The radiation dose of leg in center 1 was a little high, but comparable to the other studies. For instance, in our study, the radiation dose of physician’s leg in TIPS and PTBD were 1.19 and 0.16 mSv/pro, respectively, which agree with the radiation dose of leg per TIPS and percutaneous transhepatic cholangiogram (PTC) in the study performed by Efstathopoulos et al., which was 1.96 and 0.22 mSv/pro, respectively (8).

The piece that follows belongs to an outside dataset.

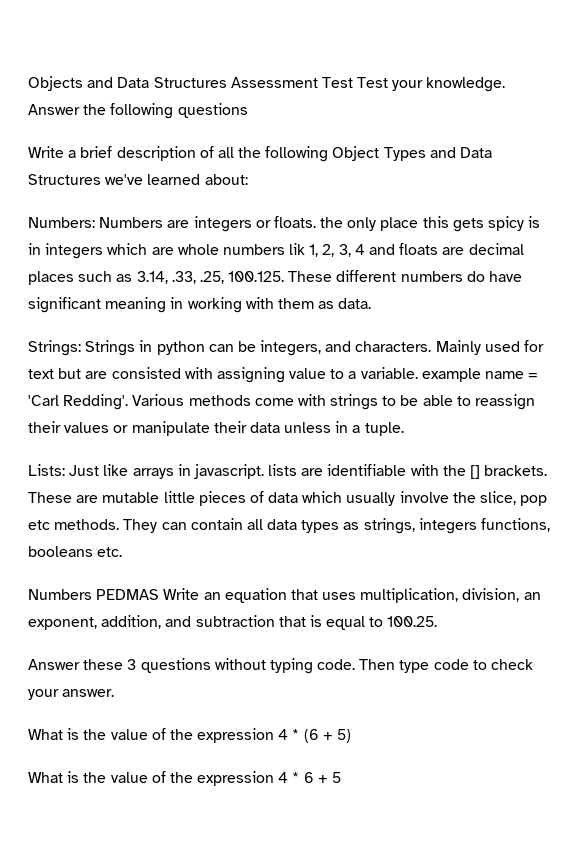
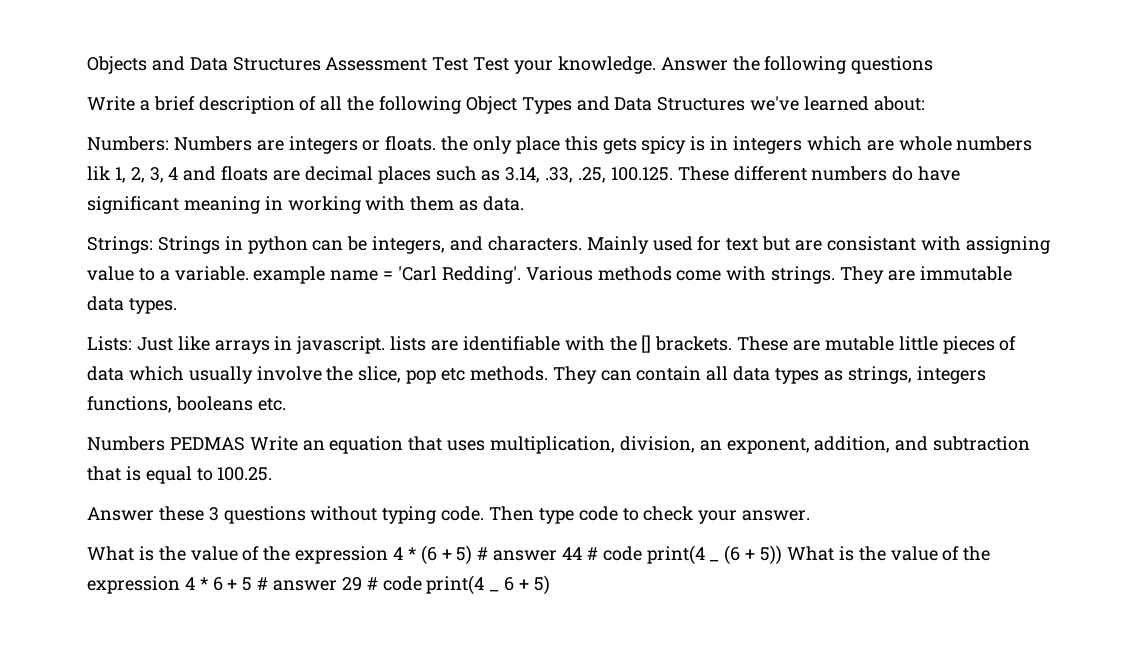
[111,367,181,379] consisted -> [826,236,916,251] consistant
[330,394,536,410] [28,421,404,436] strings to be able to reassign their values or manipulate their data unless in a tuple. -> [771,266,1012,284] [87,296,177,314] strings. They are immutable data types.
(352, 736) // -> [477,545,783,565] # answer 44 # code print(4 _ (6 + 5))
(342, 777) none -> [257,575,550,595] # answer 29 # code print(4 _ 6 + 5)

The international commission of radiological protection (ICRP) suggests that the annual dose limit of extremities should be less than 500 mSv in order to restrict the risk of erythema and temporary epilation. The ionizing radiations regulations (IRR) also recommended identifying the radiation workers whose doses exceeding three-tenth of the dose limit suggested by ICRP, which is 150 mSv for the extremities.

The effective annual dose of interventionists who work in center 1 and 2 was calculated as 143.08 and 1226.78 mSv, respectively. According to the aforementioned regulation, the radiation dose of leg in center 1 does not require special monitoring, but in center 2 plans should be considered to reduce the leg radiation dose. The high radiation dose which is delivered to the leg of physicians in center 2 could be an important cause of radiation dermatitis occurred on the leg of our interventionist. According to the estimations, even if the interventionist just works 15 min with radiation, his effective dose is a little higher than 150 mSv.

Patient dose during most of the procedures was less than 2 Gy, which is the threshold dose for occurring erythema, but unfortunately, in TIPS, which is a time-consuming procedure, the patient radiation dose exceeds 2 Gy, which causes erythema. It would be useful if a plan was designed to reduce the dose of patients and even physicians.